There were soldiers, sailors, World War II veterans, firefighters, Girl Scouts, soccer players, marching bands, flag-draped floats and even a festive contingent from the Board of Education. But there was no float memorializing the hundreds of civilian contractors killed in Iraq.
It's fashionable to look down on the civilian contractors employed by firms such as Halliburton and Blackwater. When contractors make the news, it's usually in the context of stories about waste and fraud in reconstruction or service contracts, or human rights abuses committed by private security contractors. So when civilian contractors die in Iraq, most of us don't waste many tears. These are guys who went to Iraq out of sheer greed, lured by salaries far higher than those received by military personnel, right? If they get themselves killed, who cares?
But we should all care. Not because it's our patriotic duty to support the lucrative corporate empires that employ the thousands of civilian contractors in Iraq, but because most of the men and women employed by these corporate giants are in Iraq at our government's behest.
They drive trucks containing supplies for troops in the field. They operate dining halls at military bases, guard buildings, install and maintain computer and telephone systems and train local officials. They're part of our war — and just like those who serve in the military, they pay for our government's mistakes with their health and their lives.
In Iraq, civilian contractors form a vast parallel army. In the Persian Gulf War, fewer than 10,000 civilian contractors accompanied more than 500,000 military personnel. In Iraq today, an estimated 126,000 Defense Department civilian contractors support 145,000 troops. Thousands more civilians work under contract to other U.S. government agencies.
A combination of poor record-keeping, corporate stonewalling and the Bush administration's penchant for secrecy has prevented even the Government Accountability Office from getting solid numbers on civilian contractors in Iraq. Prime contractors subcontract out much of their work to other companies, which in turn subcontract out much of their work to other companies, which in turn … you get the idea.

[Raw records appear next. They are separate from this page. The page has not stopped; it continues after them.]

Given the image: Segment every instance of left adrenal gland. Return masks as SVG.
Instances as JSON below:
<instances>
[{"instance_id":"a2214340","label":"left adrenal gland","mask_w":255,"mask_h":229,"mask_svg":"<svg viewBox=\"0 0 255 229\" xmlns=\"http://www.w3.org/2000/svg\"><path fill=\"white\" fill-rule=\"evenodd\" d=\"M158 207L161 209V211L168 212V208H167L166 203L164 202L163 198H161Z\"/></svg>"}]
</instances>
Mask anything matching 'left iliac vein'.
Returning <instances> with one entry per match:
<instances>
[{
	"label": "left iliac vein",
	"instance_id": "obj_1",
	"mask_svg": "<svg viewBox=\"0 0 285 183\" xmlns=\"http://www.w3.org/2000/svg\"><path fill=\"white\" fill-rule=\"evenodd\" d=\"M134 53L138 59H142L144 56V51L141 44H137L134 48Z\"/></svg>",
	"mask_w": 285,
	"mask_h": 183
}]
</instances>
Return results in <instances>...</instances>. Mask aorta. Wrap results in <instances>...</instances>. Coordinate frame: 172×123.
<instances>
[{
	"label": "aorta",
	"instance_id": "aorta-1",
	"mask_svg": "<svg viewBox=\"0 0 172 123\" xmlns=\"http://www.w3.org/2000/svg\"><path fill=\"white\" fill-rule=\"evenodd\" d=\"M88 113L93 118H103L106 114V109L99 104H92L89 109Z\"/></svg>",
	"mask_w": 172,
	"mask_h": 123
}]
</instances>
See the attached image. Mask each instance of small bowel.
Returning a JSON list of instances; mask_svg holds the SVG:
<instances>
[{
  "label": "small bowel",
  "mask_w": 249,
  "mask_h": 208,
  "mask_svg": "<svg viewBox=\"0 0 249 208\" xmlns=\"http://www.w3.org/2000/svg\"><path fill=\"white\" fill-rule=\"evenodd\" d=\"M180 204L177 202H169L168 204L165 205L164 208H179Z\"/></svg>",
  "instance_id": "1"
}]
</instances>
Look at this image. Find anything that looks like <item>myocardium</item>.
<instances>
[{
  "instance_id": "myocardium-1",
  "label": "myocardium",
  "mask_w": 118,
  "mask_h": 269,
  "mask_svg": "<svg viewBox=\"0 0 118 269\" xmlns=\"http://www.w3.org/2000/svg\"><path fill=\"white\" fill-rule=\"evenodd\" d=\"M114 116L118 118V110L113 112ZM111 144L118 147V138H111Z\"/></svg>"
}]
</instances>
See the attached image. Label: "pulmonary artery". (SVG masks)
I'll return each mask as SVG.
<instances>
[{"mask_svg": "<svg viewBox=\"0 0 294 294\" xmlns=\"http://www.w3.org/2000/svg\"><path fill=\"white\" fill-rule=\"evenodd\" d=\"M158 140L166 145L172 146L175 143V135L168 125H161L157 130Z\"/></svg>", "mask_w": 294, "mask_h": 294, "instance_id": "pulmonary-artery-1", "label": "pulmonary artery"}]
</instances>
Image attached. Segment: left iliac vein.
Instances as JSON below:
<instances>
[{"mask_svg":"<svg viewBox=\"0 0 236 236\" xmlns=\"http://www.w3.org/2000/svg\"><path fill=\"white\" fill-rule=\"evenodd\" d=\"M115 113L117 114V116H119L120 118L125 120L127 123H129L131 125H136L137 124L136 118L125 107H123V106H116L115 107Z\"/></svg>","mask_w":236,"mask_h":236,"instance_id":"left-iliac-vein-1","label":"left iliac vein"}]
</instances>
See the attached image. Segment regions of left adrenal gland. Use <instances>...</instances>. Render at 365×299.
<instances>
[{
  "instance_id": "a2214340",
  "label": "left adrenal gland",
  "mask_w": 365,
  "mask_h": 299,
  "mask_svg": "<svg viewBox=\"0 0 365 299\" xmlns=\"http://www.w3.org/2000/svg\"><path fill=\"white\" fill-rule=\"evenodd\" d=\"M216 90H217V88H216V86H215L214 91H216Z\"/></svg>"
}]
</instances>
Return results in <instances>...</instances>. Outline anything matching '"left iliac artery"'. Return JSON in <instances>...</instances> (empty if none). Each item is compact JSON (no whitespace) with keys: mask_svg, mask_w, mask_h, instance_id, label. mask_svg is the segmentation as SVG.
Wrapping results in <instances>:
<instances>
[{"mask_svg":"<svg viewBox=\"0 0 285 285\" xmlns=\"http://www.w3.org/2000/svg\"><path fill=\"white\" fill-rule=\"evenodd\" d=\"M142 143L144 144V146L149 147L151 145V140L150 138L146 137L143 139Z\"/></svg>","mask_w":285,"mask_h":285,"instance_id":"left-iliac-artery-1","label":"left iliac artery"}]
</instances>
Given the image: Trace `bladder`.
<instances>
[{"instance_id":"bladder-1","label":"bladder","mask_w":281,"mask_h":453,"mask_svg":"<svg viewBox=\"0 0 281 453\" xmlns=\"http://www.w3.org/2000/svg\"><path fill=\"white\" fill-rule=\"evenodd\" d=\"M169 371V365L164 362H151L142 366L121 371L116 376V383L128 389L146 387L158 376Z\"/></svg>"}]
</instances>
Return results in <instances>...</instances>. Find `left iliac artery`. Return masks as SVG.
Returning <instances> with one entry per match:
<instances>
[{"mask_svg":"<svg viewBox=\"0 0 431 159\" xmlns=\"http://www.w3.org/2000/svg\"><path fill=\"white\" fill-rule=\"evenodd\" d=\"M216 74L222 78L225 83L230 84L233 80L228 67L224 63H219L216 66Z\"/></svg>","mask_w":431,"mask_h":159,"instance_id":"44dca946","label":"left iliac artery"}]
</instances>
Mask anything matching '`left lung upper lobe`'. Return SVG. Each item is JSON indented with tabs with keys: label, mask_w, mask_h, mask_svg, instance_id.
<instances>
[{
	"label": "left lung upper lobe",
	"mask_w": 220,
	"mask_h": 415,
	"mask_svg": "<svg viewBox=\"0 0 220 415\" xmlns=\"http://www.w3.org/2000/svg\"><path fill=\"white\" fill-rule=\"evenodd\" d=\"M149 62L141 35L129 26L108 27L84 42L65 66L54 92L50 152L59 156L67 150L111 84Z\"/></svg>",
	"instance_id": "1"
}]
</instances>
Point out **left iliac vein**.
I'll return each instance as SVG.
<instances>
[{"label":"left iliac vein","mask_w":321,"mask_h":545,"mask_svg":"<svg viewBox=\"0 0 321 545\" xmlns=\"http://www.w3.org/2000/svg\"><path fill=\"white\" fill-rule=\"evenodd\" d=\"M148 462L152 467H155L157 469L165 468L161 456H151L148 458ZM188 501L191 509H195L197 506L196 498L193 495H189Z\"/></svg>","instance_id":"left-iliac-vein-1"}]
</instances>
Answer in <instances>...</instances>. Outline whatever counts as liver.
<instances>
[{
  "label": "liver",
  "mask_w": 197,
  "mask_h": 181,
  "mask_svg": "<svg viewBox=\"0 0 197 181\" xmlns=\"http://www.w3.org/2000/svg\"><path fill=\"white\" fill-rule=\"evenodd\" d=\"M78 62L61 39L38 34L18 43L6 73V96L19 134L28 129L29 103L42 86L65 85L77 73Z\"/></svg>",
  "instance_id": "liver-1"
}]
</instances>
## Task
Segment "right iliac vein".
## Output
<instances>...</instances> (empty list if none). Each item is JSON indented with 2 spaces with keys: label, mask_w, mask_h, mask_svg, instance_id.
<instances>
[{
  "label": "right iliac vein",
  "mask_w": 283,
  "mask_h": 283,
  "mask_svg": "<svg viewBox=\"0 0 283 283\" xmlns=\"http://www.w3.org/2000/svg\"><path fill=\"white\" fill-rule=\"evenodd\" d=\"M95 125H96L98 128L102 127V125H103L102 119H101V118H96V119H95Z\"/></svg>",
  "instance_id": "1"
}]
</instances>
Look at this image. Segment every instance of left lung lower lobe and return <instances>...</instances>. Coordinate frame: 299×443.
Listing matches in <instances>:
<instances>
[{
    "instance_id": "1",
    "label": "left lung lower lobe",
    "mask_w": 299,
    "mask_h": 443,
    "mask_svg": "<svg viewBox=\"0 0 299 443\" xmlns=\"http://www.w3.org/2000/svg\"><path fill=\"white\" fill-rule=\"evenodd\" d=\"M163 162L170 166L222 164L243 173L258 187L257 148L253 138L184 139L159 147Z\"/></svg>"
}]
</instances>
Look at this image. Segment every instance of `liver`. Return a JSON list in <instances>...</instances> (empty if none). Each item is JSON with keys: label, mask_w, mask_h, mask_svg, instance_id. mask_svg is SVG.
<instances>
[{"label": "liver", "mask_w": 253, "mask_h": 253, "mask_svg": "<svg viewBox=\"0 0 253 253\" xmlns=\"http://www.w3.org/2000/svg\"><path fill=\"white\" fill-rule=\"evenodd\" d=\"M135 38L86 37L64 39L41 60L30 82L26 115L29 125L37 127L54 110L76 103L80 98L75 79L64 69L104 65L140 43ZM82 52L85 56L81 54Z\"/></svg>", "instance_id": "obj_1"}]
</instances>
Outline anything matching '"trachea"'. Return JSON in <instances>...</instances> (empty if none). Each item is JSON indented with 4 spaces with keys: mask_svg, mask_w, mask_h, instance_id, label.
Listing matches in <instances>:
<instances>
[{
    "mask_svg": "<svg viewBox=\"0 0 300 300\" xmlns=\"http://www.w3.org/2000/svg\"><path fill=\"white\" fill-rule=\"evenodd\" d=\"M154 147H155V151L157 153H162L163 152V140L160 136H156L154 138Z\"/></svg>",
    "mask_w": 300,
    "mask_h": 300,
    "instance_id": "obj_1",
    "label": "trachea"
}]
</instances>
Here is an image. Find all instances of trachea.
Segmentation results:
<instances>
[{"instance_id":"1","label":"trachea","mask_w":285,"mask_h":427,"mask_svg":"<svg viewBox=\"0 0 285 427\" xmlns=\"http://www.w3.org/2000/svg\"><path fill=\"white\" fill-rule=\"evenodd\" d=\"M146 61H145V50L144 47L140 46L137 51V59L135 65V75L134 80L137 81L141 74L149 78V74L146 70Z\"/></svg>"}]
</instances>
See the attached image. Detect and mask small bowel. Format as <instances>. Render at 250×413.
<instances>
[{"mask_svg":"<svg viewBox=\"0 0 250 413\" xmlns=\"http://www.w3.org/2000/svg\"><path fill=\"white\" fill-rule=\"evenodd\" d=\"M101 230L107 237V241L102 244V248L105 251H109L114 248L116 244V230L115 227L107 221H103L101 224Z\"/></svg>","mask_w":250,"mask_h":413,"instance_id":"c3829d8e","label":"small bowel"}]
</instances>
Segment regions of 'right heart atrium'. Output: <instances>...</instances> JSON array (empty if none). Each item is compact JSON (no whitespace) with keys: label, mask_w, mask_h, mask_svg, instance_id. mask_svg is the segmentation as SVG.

Add in foreign corporations and the offshore subsidiaries of the U.S. giants and you get a game of corporate hot potato in which no one knows, at the end of the day, whose potato it was to begin with. In February, Congress heard testimony from the families of four Blackwater employees killed in Fallouja in March 2004. Their work had something to do with a contract relating to dining facilities at Army bases, but as Rep. Henry Waxman (D-Los Angeles) complained, "We still don't know for sure the identity of the prime contractor under which the four Blackwater employees were working."
Only a fraction of the civilian contractors in Iraq fit the stereotype of the gun-toting, muscle-bound mercenary. Most contractors from the U.S. are blue-collar men and women: truck drivers, mechanics, IT specialists, former soldiers and cops, drawn to Iraq by the prospect of tax-free earnings that dwarf what they could make at home.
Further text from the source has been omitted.